For those not in the know, Billy Elliot is the story of an eleven year old motherless boy in County Durham who trades in his boxing gloves for ballet shoes, set against the backdrop of the 1984-85 coal miner’s strike in the UK. It was estimated that the strike cost the economy some £1.5 billion.

With the UK currently in double-dip recession, the struggles of Billy’s widower father and his coal-mining colleagues were a little too close for comfort; the sentiments on stage, representative of 1984, didn’t seem too different from the sentiments I read or hear about in 2012.

I already despair that we don’t seem to have learnt any lessons from the banking and subsequent economic crisis from 2008 – credit rating agencies are still able to influence market movements (just ask France and Greece in recent months) and bank bonuses are set to rise by between 5 and 15 per cent in 2012.

But in digging a little deeper as to what the UK was like in the year of my birth, the UK I know today doesn’t seem to be all that different to Billy’s.

In 1984, The European Court of Human Rights ruled in favour of Surrey businessman, James Malone, who accused the police of illegally tapping his phone. Leveson take note.

The Labour Party started the year 3pc points ahead of the Conservatives in the polls, riding the wave of discontent over Thatcher’s economic policies. By the end of the year, Labour were 9pc points behind. Miliband Jr. take note.

Perhaps most enlightening is that UK unemployment today has reached the levels we would have seen in 1984. UK unemployment stood at a record 3.3 million, whilst youth unemployment reached a record 1.2 million. Today, unemployment stands at around 2.6 million, whilst 1.03 million young people are unemployed. Grayling take note.

In fact, some of the key events of that year – the expulsion of 30 Libyan diplomats following the death of PC Yvonne Fletcher, protests outside the Houses of Parliament, the wave of goodwill for the Royal family following the birth of Prince Harry and Everton winning the FA cup – would not look out of place in today’s papers. Except, perhaps, the Everton story.

But the point is this – we’ve been here before. The general malaise surrounding the UK (save for this week where Diamond Jubilee celebrations give us, and the papers, a chance to get away from Leveson it all) is something we’re accustomed to. But the key difference is that half way through this year, the UK doesn’t seem to be learning from some of the positive lessons of 1984. This last week has been more about sharp u-turns, rather than attempting to climb through the traffic on the mountain en route to that thing they call “economic growth”.

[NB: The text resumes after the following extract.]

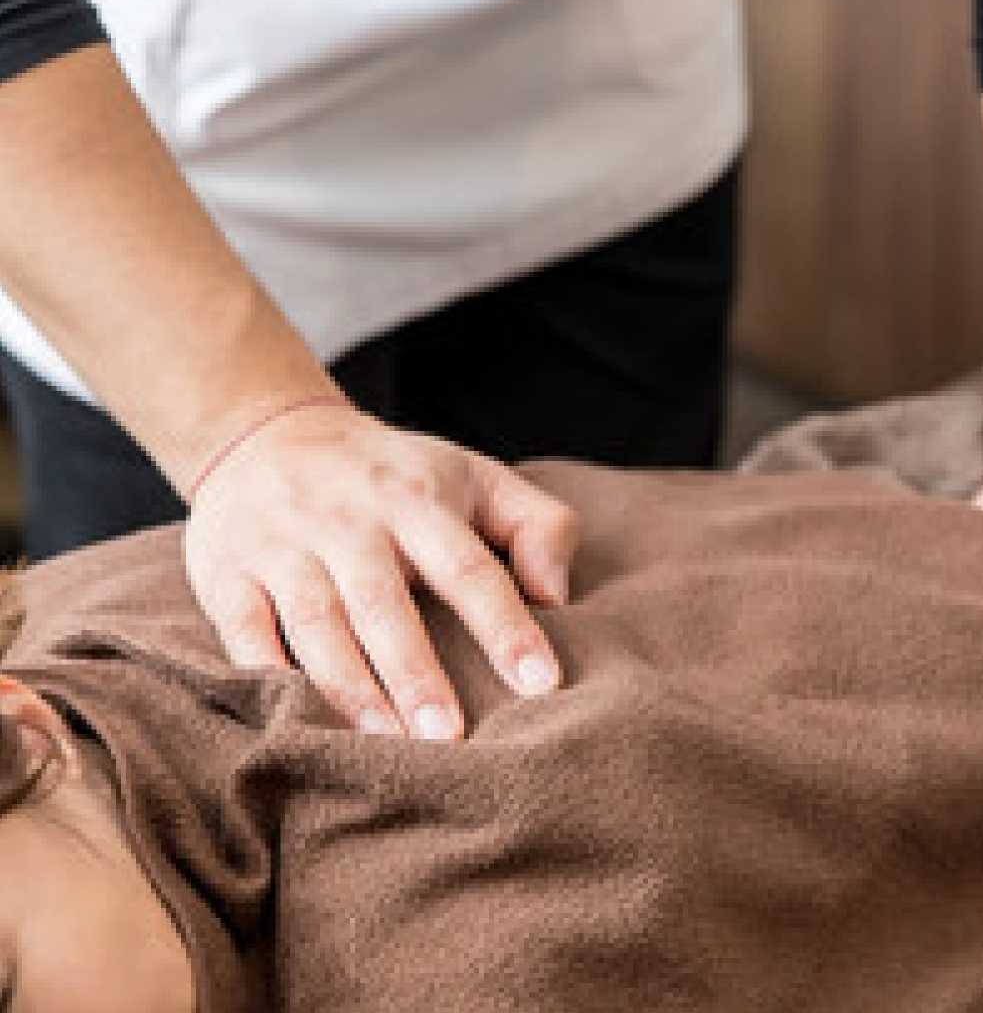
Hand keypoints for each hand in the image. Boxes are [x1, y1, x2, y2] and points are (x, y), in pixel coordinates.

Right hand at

1984 saw the start of the FTSE 100 index; whatever you might feel about financial markets, you have to admit it showed bold ambition. It was perhaps this kind of ambition that attracted Nissan to open a car factory in the UK for the first time. The Queen was cutting ribbons at a new airport terminal in Birmingham and the very British Vauxhall car company doubled its market share with its European Car of the Year, the MK2 Astra. Britain was very much open for business.

I appreciate that I’ve glossed over the privatisations of British Telecom, the Trustee Savings Bank (Lloyds today) and the share sale of British Gas, but the point about generating economic growth by making the UK open for business is important.

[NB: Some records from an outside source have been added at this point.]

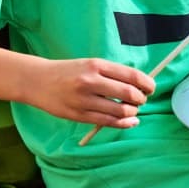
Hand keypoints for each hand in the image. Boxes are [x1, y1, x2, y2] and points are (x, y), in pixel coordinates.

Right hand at [25, 58, 154, 128]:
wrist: (38, 81)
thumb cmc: (69, 72)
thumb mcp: (90, 64)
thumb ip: (113, 74)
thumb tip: (140, 85)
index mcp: (96, 65)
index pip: (131, 75)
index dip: (147, 83)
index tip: (151, 87)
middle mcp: (90, 81)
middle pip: (129, 94)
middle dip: (141, 99)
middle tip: (142, 100)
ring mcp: (84, 100)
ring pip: (120, 111)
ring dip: (133, 112)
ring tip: (132, 110)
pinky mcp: (79, 115)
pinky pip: (108, 122)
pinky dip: (123, 123)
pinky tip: (130, 121)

The last few years should have taught us that big business can mean big failures and you can go too far. But given that “economic growth” seems to be the rallying call – even from non-tax paying heads of the IMF– Britain’s entrepreneurial spirit must be rekindled quickly. That might mean creating favourable conditions for businesses to thrive; revamping education to encourage innovation, creativity and enterprise (1984 was the year the GCSE was announced as the replacement for O-levels); and creating industrial hubs that create the scope for apprenticeships and new employment opportunities. Economic cycles are repetitive but present opportunities to take some positive lessons too.

The beginning of the second act in Billy Elliot starts with a not-so-complimentary performance of “Merry Christmas, Maggie Thatcher” and chants of “Maggie! Maggie! Maggie! Out! Out! Out!”. Two years into his term, Cameron still has the opportunity to prevent a rewrite of that song.